Bulletin of the American Physical Society
60th Annual Meeting of the APS Division of Plasma Physics
Volume 63, Number 11
Monday–Friday, November 5–9, 2018; Portland, Oregon
Session TP11: Poster Session VII: Basic Plasma Physics: Pure Electron Plasma, Strongly Coupled Plasmas, Self-Organization, Elementary Processes, Dusty Plasmas, Sheaths, Shocks, and Sources; Mini-conference on Nonlinear Waves and Processes in Space Plasmas - Posters; MHD and Stability, Transients (2), Runaway Electrons; NSTX-U; Spherical Tokamaks; Analytical and Computational Techniques; Diagnostics (9:30am-12:30pm)

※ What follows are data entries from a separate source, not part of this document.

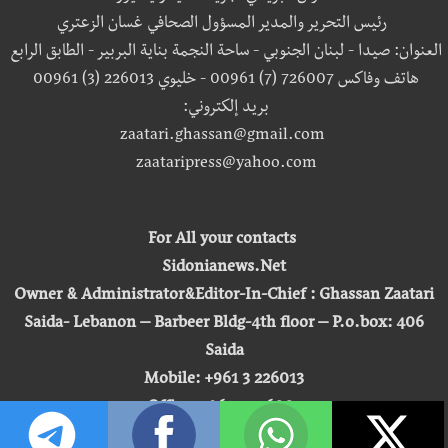
رئيس التحرير والمدير المسؤول الصحافي غسان الزعتري
العنوان: صيدا - لبنان الجنوبي - ساحة النجمة بناية البربير - الطابق الرابع
هاتف وفاكس 726007 (7) 00961 - خليوي 226013 (3) 00961
بريد إلكتروني:
zaatari.ghassan@gmail.com
zaataripress@yahoo.com
For All your contacts
Sidonianews.Net
Owner & Administrator&Editor-In-Chief : Ghassan Zaatari
Saida- Lebanon – Barbeer Bldg-4th floor – P.o.box: 406
Saida
Mobile: +961 3 226013
Office: +961 7 726007
Email:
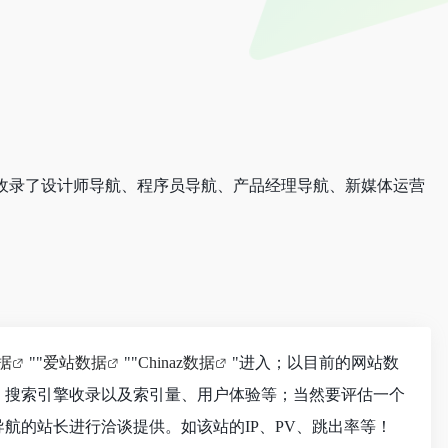
收录了设计师导航、程序员导航、产品经理导航、新媒体运营
数据
""
爱站数据
""
Chinaz数据
"进入；以目前的网站数
、搜索引擎收录以及索引量、用户体验等；当然要评估一个
航的站长进行洽谈提供。如该站的IP、PV、跳出率等！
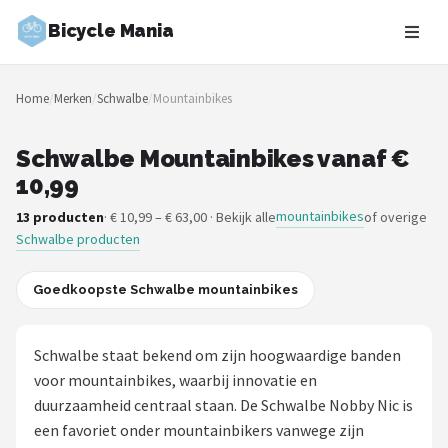
Bicycle Mania
Zoeken
Home
/
Merken
/
Schwalbe
/
Mountainbikes
NAVIGATIE
Shop
Schwalbe Mountainbikes vanaf €
10,99
Merken
mountainbikes
13 producten
· € 10,99 – € 63,00 · Bekijk alle
of overige
Schwalbe producten
Blog
Fietsroutes
Goedkoopste Schwalbe mountainbikes
Kinderfietsen
Schwalbe staat bekend om zijn hoogwaardige banden
voor mountainbikes, waarbij innovatie en
Stadsfietsen
duurzaamheid centraal staan. De Schwalbe Nobby Nic is
een favoriet onder mountainbikers vanwege zijn
Elektrische fietsen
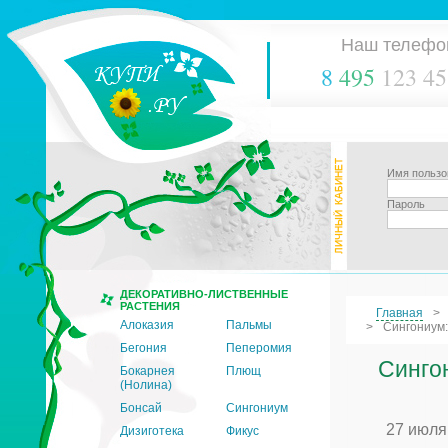
Наш телефо
8
495
123 45
Имя пользо
Пароль
ДЕКОРАТИВНО-ЛИСТВЕННЫЕ
РАСТЕНИЯ
Главная
Алоказия
Пальмы
Сингониум:
Бегония
Пеперомия
Синго
Бокарнея
Плющ
(Нолина)
Бонсай
Сингониум
27 июля
Дизиготека
Фикус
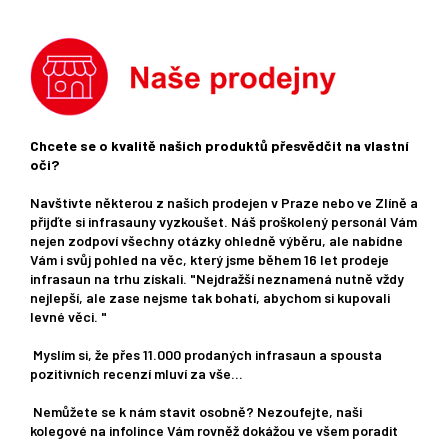
Chcete se o kvalitě našich produktů přesvědčit na vlastní
oči?
Navštivte některou z našich prodejen v Praze nebo ve Zlíně a
přijďte si infrasauny vyzkoušet. Náš proškolený personál Vám
nejen zodpoví všechny otázky ohledně výběru, ale nabídne
Vám i svůj pohled na věc, který jsme během 16 let prodeje
infrasaun na trhu získali. "Nejdražší neznamená nutně vždy
nejlepší, ale zase nejsme tak bohatí, abychom si kupovali
levné věci. "
Myslím si, že přes 11.000 prodaných infrasaun a spousta
pozitivních recenzí mluví za vše...
Nemůžete se k nám stavit osobně? Nezoufejte, naši
kolegové na infolince Vám rovněž dokážou ve všem poradit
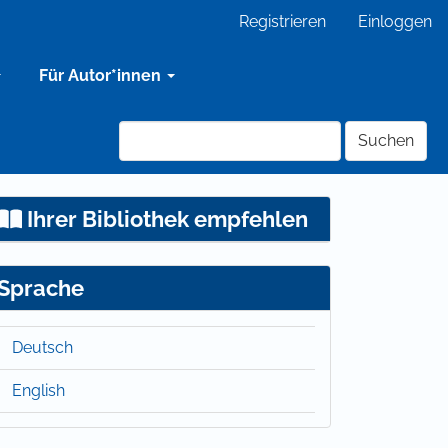
Registrieren
Einloggen
Für Autor*innen
Suchen
Ihrer Bibliothek empfehlen
Sprache
Deutsch
English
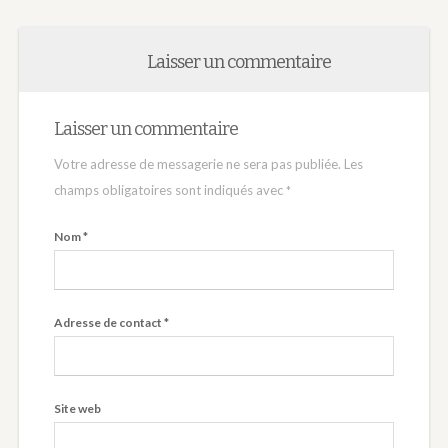
Laisser un commentaire
Laisser un commentaire
Votre adresse de messagerie ne sera pas publiée.
Les
champs obligatoires sont indiqués avec
*
Nom
*
Adresse de contact
*
Site web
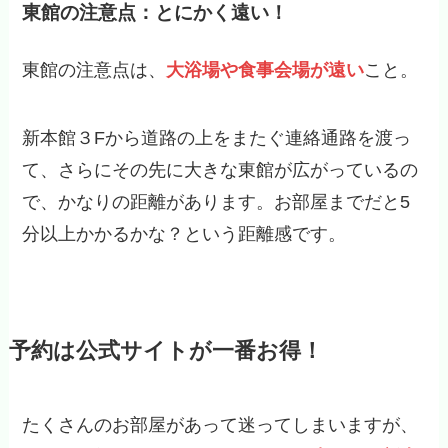
東館の注意点：とにかく遠い！
東館の注意点は、
大浴場や食事会場が遠い
こと。
新本館３Fから道路の上をまたぐ連絡通路を渡っ
て、さらにその先に大きな東館が広がっているの
で、かなりの距離があります。お部屋までだと5
分以上かかるかな？という距離感です。
予約は公式サイトが一番お得！
たくさんのお部屋があって迷ってしまいますが、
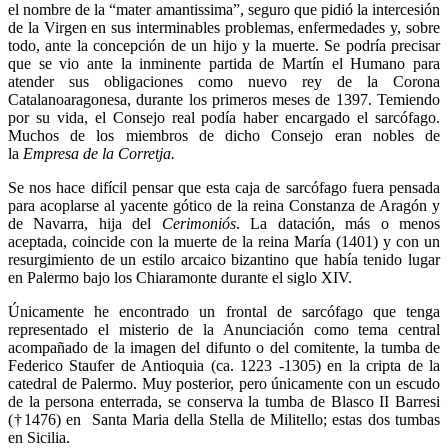
el nombre de la “mater amantissima”, seguro que pidió la intercesión
de la Virgen en sus interminables problemas, enfermedades y, sobre
todo, ante la concepción de un hijo y la muerte. Se podría precisar
que se vio ante la inminente partida de Martín el Humano para
atender sus obligaciones como nuevo rey de la Corona
Catalanoaragonesa, durante los primeros meses de 1397. Temiendo
por su vida, el Consejo real podía haber encargado el sarcófago.
Muchos de los miembros de dicho Consejo eran nobles de
la
Empresa de la Corretja.
Se nos hace difícil pensar que esta caja de sarcófago fuera pensada
para acoplarse al yacente gótico de la reina Constanza de Aragón y
de Navarra, hija del
Cerimoniós
. La datación, más o menos
aceptada, coincide con la muerte de la reina María (1401) y con un
resurgimiento de un estilo arcaico bizantino que había tenido lugar
en Palermo bajo los Chiaramonte durante el siglo XIV.
Únicamente he encontrado un frontal de sarcófago que tenga
representado el misterio de la Anunciación como tema central
acompañado de la imagen del difunto o del comitente, la tumba de
Federico Staufer de Antioquia (ca. 1223 -1305) en la cripta de la
catedral de Palermo. Muy posterior, pero únicamente con un escudo
de la persona enterrada, se conserva la tumba de Blasco II Barresi
(†1476) en Santa Maria della Stella de Militello; estas dos tumbas
en Sicilia.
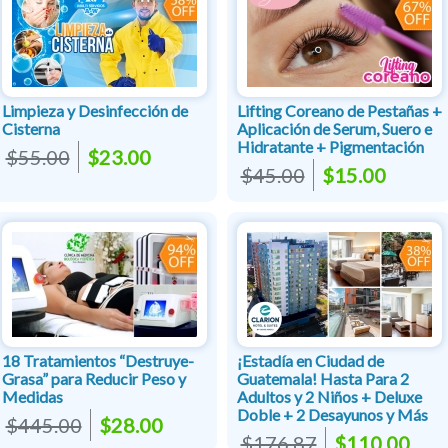
Limpieza y Desinfección de
Lifting Coreano de Pestañas +
Cisterna
Aplicación de Serum, Suero e
Hidratante + Pigmentación
$55.00
$23.00
$45.00
$15.00
18 Tratamientos “Destruye-
¡Estadía en Ciudad de
Grasa” para Reducir Peso y
Guatemala! Hasta Para 2
Medidas
Adultos y 2 Niños + Deluxe
Doble + 2 Desayunos y Más
$445.00
$28.00
$176.87
$110.00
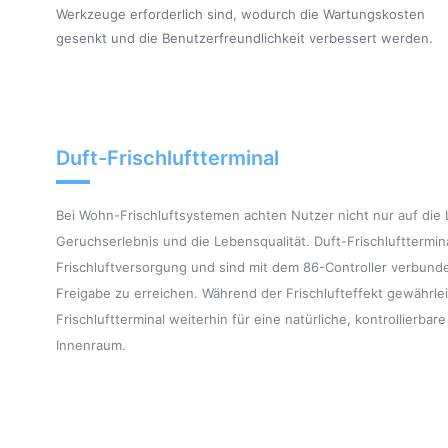
Werkzeuge erforderlich sind, wodurch die Wartungskosten
gesenkt und die Benutzerfreundlichkeit verbessert werden.
Duft-Frischluftterminal
Bei Wohn-Frischluftsystemen achten Nutzer nicht nur auf die 
Geruchserlebnis und die Lebensqualität. Duft-Frischlufttermina
Frischluftversorgung und sind mit dem 86-Controller verbunde
Freigabe zu erreichen. Während der Frischlufteffekt gewährlei
Frischluftterminal weiterhin für eine natürliche, kontrollie
Innenraum.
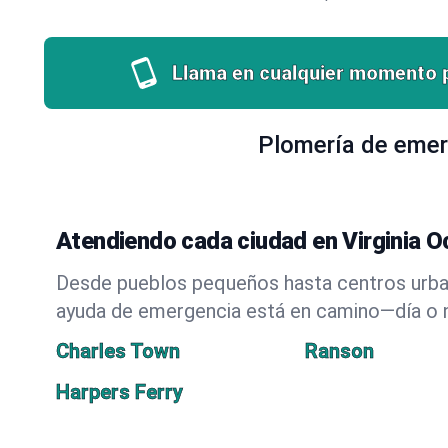
Llama en cualquier momento 
Plomería de emer
Atendiendo cada ciudad en Virginia O
Desde pueblos pequeños hasta centros urban
ayuda de emergencia está en camino—día o 
Charles Town
Ranson
Harpers Ferry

Thursday, November 8, 2018
OCC
Room: Exhibit Hall A1&A
Abstract ID: BAPS.2018.DPP.TP11.140
Abstract: TP11.00140 : Detector Design and Analysis Technique for Local Electric Field Fluctuation Diagnostic in High Temperature Plasmas Using Spatial Heterodyne Spectroscopy*
Presenter:
Marcus Galen Burke
(Univ of Wisconsin, Madison)
Authors:
Marcus Galen Burke
(Univ of Wisconsin, Madison)
Raymond J Fonck
(Univ of Wisconsin, Madison)
George R McKee
(Univ of Wisconsin, Madison)
Greg Winz
(Univ of Wisconsin, Madison)
A novel diagnostic for measuring plasma electric field fluctuations is being developed. It employs high-speed measurements of the spectral separation of the Motional Stark Effect (MSE) split neutral beam emission, where fluctuations in the MSE component separation is proportional to local magnetic and electric field fluctuations. A spatial heterodyne spectrometer (SHS) with high etendue (~5 mm2sr) and resolution (~0.14 nm) has been developed to spectrally resolve the Stark multiplet while collecting all available light to minimize photon noise. An analysis technique based on a least-squares fitting to linear perturbations of the SHS interferogram is used to perform sensitivity studies and to guide the design of new volume phase holographic gratings to maximize the sensitivity of the diagnostic. In preliminary studies, the uncertainty in electric field fluctuations scale with the relative photon noise applied to the interferogram. A low readout noise, high sampling speed (1 MHz), high etendue detector system with modest spatial resolution is in development to record the time-varying interferogram. Both a high-speed, low readout noise CMOS sensor and a multianode microchannel plate photomultiplier are under evaluation.
*Work supported by US DOE grant DE-FG02-89ER53296.